==== TASK INPUTS ====

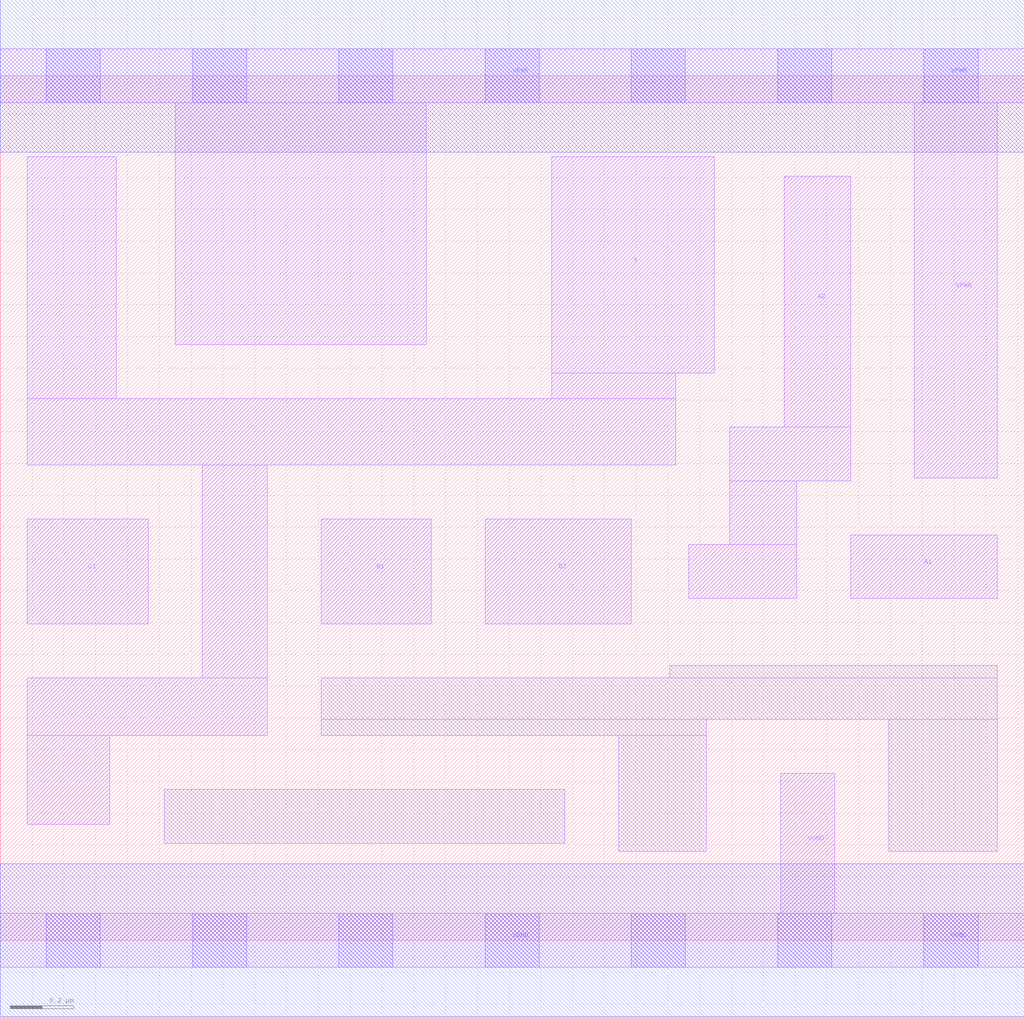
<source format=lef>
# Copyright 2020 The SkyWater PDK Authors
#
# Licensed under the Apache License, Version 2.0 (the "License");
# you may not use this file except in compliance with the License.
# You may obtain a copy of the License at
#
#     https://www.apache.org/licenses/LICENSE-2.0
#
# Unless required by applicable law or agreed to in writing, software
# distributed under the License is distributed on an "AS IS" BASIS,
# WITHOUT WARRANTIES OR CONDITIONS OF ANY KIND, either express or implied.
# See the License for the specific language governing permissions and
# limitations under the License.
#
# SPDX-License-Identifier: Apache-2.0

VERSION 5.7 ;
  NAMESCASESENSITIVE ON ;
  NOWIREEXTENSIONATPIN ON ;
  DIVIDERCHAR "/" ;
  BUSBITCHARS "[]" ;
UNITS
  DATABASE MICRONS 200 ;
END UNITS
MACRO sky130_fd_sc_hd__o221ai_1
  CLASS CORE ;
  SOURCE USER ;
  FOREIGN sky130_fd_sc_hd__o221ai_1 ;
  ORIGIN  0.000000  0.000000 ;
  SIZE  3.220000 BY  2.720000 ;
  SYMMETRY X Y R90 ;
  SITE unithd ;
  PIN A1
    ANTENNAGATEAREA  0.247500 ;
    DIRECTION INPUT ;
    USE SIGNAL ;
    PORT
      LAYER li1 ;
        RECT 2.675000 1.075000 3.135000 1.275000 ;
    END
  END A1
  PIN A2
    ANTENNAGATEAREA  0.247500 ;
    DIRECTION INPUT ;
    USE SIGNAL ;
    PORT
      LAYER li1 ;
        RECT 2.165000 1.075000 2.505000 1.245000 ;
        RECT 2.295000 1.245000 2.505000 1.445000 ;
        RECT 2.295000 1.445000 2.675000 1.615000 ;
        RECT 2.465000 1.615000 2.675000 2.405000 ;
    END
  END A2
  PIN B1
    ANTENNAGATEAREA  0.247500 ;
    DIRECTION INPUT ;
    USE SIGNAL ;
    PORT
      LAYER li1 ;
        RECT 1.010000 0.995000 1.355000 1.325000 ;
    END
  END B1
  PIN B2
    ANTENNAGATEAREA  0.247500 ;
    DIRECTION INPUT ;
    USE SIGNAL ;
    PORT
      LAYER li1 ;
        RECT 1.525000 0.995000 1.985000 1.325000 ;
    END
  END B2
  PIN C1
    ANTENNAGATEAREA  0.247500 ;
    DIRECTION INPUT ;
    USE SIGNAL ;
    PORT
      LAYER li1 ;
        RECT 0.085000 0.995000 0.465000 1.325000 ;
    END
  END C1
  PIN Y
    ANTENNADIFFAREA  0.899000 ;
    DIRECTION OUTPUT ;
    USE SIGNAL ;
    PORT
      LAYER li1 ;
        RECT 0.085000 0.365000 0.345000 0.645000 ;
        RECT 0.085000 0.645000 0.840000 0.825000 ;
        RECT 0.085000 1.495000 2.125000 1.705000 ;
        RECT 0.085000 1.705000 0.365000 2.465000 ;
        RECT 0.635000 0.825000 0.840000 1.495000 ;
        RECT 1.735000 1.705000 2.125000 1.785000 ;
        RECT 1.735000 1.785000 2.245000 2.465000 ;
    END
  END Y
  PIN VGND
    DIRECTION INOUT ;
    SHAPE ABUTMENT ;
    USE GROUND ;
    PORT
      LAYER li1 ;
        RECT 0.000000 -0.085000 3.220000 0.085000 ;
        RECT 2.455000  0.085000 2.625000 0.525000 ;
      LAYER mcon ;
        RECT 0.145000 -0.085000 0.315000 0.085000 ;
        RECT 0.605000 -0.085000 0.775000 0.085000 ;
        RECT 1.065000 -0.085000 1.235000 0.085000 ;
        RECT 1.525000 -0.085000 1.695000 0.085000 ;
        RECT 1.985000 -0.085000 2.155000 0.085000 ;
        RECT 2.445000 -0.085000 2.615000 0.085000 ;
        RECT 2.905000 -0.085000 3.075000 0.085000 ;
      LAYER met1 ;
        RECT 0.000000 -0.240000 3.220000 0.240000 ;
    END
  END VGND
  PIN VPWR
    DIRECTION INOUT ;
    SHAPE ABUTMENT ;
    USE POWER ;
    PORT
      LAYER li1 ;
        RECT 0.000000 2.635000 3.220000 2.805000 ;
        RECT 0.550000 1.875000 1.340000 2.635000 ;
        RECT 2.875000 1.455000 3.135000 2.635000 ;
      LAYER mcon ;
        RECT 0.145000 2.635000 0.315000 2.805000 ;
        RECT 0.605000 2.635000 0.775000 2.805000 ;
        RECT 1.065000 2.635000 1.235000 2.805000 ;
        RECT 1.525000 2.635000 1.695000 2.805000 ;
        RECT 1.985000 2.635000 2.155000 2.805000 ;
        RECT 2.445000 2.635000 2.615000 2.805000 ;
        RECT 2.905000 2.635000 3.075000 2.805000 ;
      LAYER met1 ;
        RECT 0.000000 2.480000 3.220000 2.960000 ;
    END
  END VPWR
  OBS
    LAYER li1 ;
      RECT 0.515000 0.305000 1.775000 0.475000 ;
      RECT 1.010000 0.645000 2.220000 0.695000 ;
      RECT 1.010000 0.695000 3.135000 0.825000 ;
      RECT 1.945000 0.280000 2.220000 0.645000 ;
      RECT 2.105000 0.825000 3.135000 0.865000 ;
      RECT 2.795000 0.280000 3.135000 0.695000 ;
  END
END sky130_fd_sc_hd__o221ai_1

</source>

====
==== TASK INPUTS ====

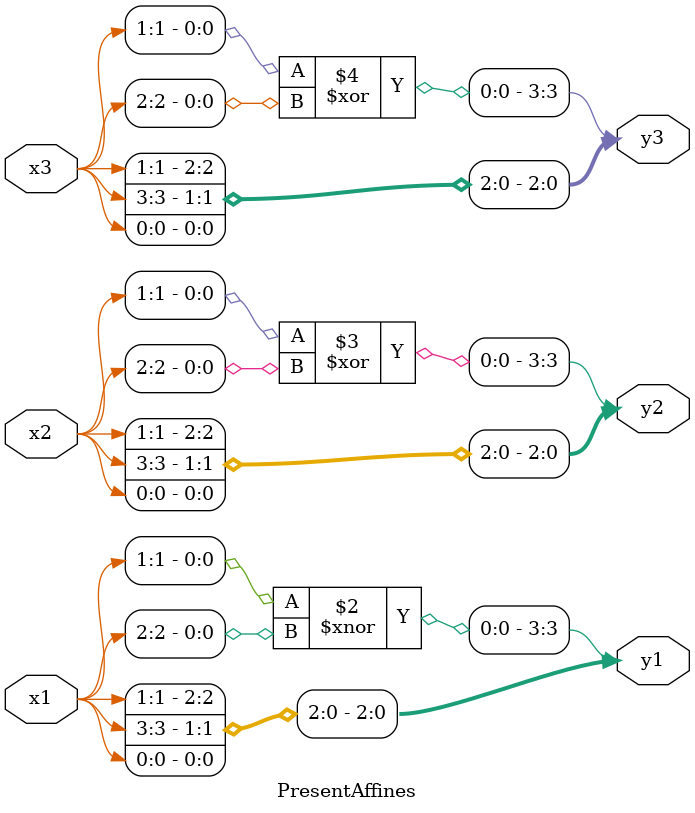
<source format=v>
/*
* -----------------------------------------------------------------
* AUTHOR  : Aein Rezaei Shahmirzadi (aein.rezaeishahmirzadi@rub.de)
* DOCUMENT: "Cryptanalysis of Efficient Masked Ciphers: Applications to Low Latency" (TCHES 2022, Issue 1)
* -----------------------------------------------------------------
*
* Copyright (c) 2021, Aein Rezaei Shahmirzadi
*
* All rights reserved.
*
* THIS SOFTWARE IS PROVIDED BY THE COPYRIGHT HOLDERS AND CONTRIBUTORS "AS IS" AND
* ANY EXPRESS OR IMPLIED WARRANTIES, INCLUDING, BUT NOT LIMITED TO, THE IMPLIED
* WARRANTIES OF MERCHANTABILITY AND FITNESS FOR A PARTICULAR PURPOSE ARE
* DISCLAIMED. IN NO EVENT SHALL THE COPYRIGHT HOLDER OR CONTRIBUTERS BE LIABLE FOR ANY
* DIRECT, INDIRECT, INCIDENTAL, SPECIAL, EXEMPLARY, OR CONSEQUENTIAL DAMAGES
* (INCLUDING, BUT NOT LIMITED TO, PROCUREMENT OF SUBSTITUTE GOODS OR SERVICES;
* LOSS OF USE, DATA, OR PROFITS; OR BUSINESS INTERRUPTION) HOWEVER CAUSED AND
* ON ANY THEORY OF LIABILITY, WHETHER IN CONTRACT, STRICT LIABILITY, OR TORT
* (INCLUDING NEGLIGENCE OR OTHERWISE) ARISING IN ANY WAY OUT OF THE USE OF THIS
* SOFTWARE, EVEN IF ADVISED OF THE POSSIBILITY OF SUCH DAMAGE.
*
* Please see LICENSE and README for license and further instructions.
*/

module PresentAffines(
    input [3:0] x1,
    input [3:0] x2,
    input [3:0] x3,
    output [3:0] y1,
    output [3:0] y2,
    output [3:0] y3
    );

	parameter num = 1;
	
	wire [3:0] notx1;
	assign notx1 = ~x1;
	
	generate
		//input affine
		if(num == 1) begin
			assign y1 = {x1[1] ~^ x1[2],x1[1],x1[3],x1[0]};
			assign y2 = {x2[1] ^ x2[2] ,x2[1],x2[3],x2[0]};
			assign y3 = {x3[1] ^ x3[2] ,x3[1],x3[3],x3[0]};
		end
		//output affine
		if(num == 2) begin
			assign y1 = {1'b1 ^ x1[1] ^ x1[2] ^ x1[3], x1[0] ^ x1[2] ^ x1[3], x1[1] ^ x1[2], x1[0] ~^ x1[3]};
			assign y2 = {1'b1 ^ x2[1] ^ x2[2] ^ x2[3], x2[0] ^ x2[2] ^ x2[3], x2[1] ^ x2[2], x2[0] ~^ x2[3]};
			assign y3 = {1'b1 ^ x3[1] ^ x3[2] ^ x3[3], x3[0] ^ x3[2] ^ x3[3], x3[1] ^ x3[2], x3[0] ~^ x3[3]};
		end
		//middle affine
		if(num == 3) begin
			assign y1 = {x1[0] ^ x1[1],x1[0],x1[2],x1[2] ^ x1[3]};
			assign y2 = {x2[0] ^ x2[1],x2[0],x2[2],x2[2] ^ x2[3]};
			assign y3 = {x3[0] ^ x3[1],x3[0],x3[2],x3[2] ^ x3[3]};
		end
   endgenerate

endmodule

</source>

====

- YOUR ASSIGNMENT
Would you copy, unchanged, the stretch of the records above that begins at the line containing "RECT 2.295000 1.245000" and ends at the line containing "2.625000 0.525000 ;", and only that?

- RESPONSE TO THIS TASK
        RECT 2.295000 1.245000 2.505000 1.445000 ;
        RECT 2.295000 1.445000 2.675000 1.615000 ;
        RECT 2.465000 1.615000 2.675000 2.405000 ;
    END
  END A2
  PIN B1
    ANTENNAGATEAREA  0.247500 ;
    DIRECTION INPUT ;
    USE SIGNAL ;
    PORT
      LAYER li1 ;
        RECT 1.010000 0.995000 1.355000 1.325000 ;
    END
  END B1
  PIN B2
    ANTENNAGATEAREA  0.247500 ;
    DIRECTION INPUT ;
    USE SIGNAL ;
    PORT
      LAYER li1 ;
        RECT 1.525000 0.995000 1.985000 1.325000 ;
    END
  END B2
  PIN C1
    ANTENNAGATEAREA  0.247500 ;
    DIRECTION INPUT ;
    USE SIGNAL ;
    PORT
      LAYER li1 ;
        RECT 0.085000 0.995000 0.465000 1.325000 ;
    END
  END C1
  PIN Y
    ANTENNADIFFAREA  0.899000 ;
    DIRECTION OUTPUT ;
    USE SIGNAL ;
    PORT
      LAYER li1 ;
        RECT 0.085000 0.365000 0.345000 0.645000 ;
        RECT 0.085000 0.645000 0.840000 0.825000 ;
        RECT 0.085000 1.495000 2.125000 1.705000 ;
        RECT 0.085000 1.705000 0.365000 2.465000 ;
        RECT 0.635000 0.825000 0.840000 1.495000 ;
        RECT 1.735000 1.705000 2.125000 1.785000 ;
        RECT 1.735000 1.785000 2.245000 2.465000 ;
    END
  END Y
  PIN VGND
    DIRECTION INOUT ;
    SHAPE ABUTMENT ;
    USE GROUND ;
    PORT
      LAYER li1 ;
        RECT 0.000000 -0.085000 3.220000 0.085000 ;
        RECT 2.455000  0.085000 2.625000 0.525000 ;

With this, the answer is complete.